Streaming on HBO On Demand, HBO Now and HBO Go is John McCain: For Whom the Bell Tolls, from Emmy-winning director Peter Kunhardt. The film profiles the six-tern Arizona senator, an influential force in modern American politics, as he reflects on his life and career and reckons with his battle with brain cancer.

Airing May 29 on PBS' American Experience, and streaming on PBS.org, The Chinese Exclusion Act, directed by Ric Burns and Li-Shin Yu and co-produced by the Center for Asian American Media, examines the origin, history and impact of the 1882 law that made it illegal for Chinese workers to come to America and for Chinese nationals already here ever to become US citizens. The first in a long line of acts targeting the Chinese for exclusion, it remained in force for more than 60 years.

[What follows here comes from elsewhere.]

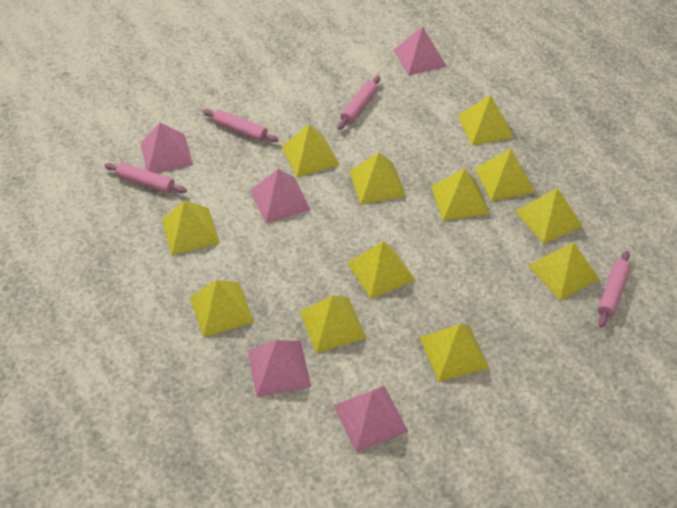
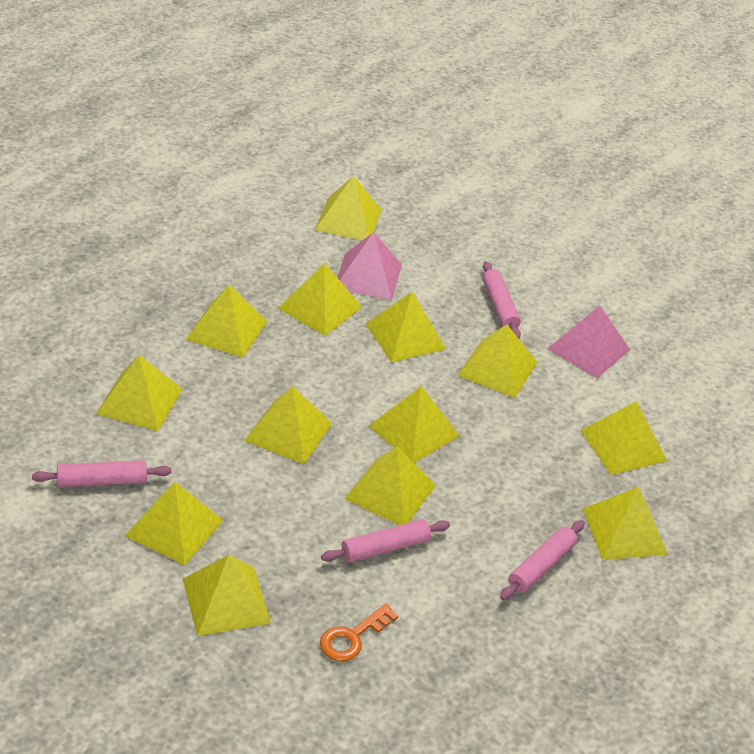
orange key: none = 0 -> [320,604,398,661] = 1
pink pyramid: [140,123,193,173] [248,340,311,397] [251,169,311,223] [333,386,409,452] [394,26,447,76] = 5 -> [337,232,402,300] [547,305,630,378] = 2
yellow pyramid: [162,200,220,255] [190,280,254,338] [282,124,340,177] [300,295,367,353] [347,241,415,299] [349,152,406,204] [420,324,489,382] [431,169,489,221] [457,95,514,145] [475,149,535,201] [515,188,583,244] [528,242,599,300] = 12 -> [96,355,182,431] [125,482,223,566] [183,555,271,636] [185,285,267,358] [244,386,332,464] [278,263,362,336] [315,176,382,240] [344,447,436,525] [366,292,446,362] [369,386,460,463] [458,324,538,398] [580,401,667,475] [583,487,668,560] = 13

Streaming on Mubi until May 31, Romain Goupil's 1982 film Half a Life combinines home movies, archival footage and interviews, as the filmmaker recounts his youth in the years leading up to May 1968 in Paris, and the decade following it, climaxing with the suicide of his friend Michel Recanati. Both bildungsroman and political essay, the film shows how after revolt came disillusionment.

Streaming on FilmStruck is Bill Morrison's The Miners’ Hymns, an homage to the coal-mining industry in northeast England. Morrison combines new aerial scenes with found footage of the mining communities of the region that he unearthed from the BFI National Archives and other local archives to pay homage to a bygone erea of working-class life.